The repository first started as a fork of the grf repository -- we owe a great deal of thanks to the ranger authors for their useful and free package.
- Clone srf repo to local machine
- Find build_package.R in r-package folder, and change 5th line setwd("/Users/lmy/Downloads/SRF-master/r-package") of build_package.R with your current address
- Running build_package.R (to compile the code and install the modified version of grf package containing srf)
The following script demonstrates how to use SRF for Restricted Mean Survival Time Prediction.
library(survival)
library(survminer)
library(dplyr)
library(grf)
# Generate training data and test data
# Note that survival time only depends on first feature for the sake of visualization
# Survival time follows log(exp(X*beta)+1) +epsilon
n=500; p = 3; L=6.5; hazardC=0.1; sigma=0.01
X=matrix(runif(n*p,0,1),n,p); X.test = matrix(runif(n*p,0,1),n,p)
betaT = rep(0,p); betaT[1]=2;
betaC = rep(0,p); betaC[1]=1;
survtime = log( exp( X%*%betaT+5 )+1 )+rnorm(n,0,sigma); Y.test = log( exp( X.test%*%betaT+5 ) + 1 )+rnorm(n,0,sigma); truth = pmin( log( exp( X.test%*%betaT+5 ) + 1 ),L); Y.test.res.L=pmin(Y.test, L)
censtime = rexp( n,exp(X%*%betaC)*hazardC )
Z = pmin(survtime, censtime); Z.res.L=pmin(Z, L);
delta = (censtime>survtime)+0; delta.res.L=delta; delta.res.L[Z>=L]=1
surv_object <- Surv(time = Z, event = 1-delta)
data <- data.frame (x = X)
output={}
output[['predictions']]=NULL
output[['sd']]=NULL
output[['truth']]=truth
#training and testing
#---------------------------
cox <- coxph(surv_object ~ ., data = data)
G =c()
for(i in 1:n){
#if(i%%1000==0){print(i)}
cox.summary = summary(survfit(cox, data[i,]))
z=Z[i]
count = which(sort(c(cox.summary$time, z+1e-10))==z+1e-10)
count = count-1
if(count <1){count = 1}
G =c(G , 1-cox.summary$surv[count])
}
G[is.na(G )] <- 0
G[G==1]<-1-1e-10
s.forest = custom_forest(X, Z.res.L, delta.res.L, G, num.trees = 1000 )
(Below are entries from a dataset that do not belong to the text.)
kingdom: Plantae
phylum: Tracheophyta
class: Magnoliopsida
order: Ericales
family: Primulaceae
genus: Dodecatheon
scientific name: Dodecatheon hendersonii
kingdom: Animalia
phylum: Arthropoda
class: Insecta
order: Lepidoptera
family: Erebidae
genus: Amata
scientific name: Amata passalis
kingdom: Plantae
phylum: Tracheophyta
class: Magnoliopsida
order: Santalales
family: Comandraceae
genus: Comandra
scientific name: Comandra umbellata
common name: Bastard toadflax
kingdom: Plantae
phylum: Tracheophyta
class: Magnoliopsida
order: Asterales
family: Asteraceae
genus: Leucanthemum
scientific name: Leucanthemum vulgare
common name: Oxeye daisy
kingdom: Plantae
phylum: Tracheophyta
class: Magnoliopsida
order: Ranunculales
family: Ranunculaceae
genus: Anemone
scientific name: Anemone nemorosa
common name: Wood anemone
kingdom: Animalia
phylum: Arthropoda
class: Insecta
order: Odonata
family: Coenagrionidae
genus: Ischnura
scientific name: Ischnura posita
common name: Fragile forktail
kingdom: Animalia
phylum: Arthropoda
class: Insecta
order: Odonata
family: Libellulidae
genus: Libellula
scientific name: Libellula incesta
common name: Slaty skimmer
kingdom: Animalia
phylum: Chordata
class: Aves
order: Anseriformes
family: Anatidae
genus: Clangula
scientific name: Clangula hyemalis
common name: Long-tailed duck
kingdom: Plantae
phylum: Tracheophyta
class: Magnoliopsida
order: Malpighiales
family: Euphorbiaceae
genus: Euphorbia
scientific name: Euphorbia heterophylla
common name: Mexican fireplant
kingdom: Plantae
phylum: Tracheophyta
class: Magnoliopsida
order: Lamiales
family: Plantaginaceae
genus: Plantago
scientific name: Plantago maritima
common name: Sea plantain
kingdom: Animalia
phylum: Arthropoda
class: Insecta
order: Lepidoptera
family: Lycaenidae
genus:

s.result = predict(s.forest, X.test,estimate.variance = TRUE)
s.predictions =s.result $predictions
s.var = s.result $variance.estimates
coverage.s = sum(truth<(s.predictions +1.96*sqrt(s.var )) & truth>(s.predictions -1.96*sqrt(s.var )) )/n
mse.s = sqrt(sum(( s.predictions -Y.test.res.L)^2))/n
mae.s = (sum(abs( s.predictions -Y.test.res.L)))/n
print(paste0('Coverage: ', coverage.s))
print(paste0('RMSE: ', sqrt(mse.s)))
print(paste0('MAE: ', mae.s))
#plot the true RMST, Predicted RMST and CI with respect to the first feature
#--------------------------------------
output[['predictions']]=s.predictions
output[['sd']]=sqrt(s.var)
plot(sort(X.test[,1]),truth[order(X.test[,1])],'l',xlim=c(0,1), ylim=c(4,7),col="red", xlab="Feature 1", ylab="RMST", main="Visualization of Performance of SRF", sub = paste0("Coverage Prob: ", coverage.s, ",RMSE: ", round(sqrt(mse.s),digits=3), ', MAE: ', round((mae.s),digits=3)))
p = rowMeans(output[['predictions']])
lines(sort(X.test[,1]),p[order(X.test[,1])],'l',col="green")
std = rowMeans(output[['sd']])
lines(sort(X.test[,1]),p[order(X.test[,1])]+1.96*std,type="l", col="black", cex=0.3)
lines(sort(X.test[,1]),p[order(X.test[,1])]-1.96*std,type="l", col="black", cex=0.3)
legend('topleft', legend=c("True RMST", "Predicted RMST", "95%-CI"), col=c("red", "green", "black"), lty=1:2, cex=0.8)
In Simulation folder, you can run sim.R to reproduce the simulation results for different settings. Simulation result for each setting is provided as a csv file. In Simulation/Visualization for RSF folder, you can run visualization.R to reproduce the visualization of predictions from different models. Visualization result for each setting is provided as a pdf file and csv file.
The real data analysis script is in realdata/tcga_ov_2.R. The ov(L, num_features) does a cross-validation analysis with our methods and previous methods. 'L' stands for the restriction time. 'num_features' is the number of features we consider in the analysis after feature screening. The feature screening is through univariate pvalue from cox model.
Mingyang Liu, Hongzhe Li Regression Analysis of Restricted Mean Survival Time Using Random Forests forthcoming.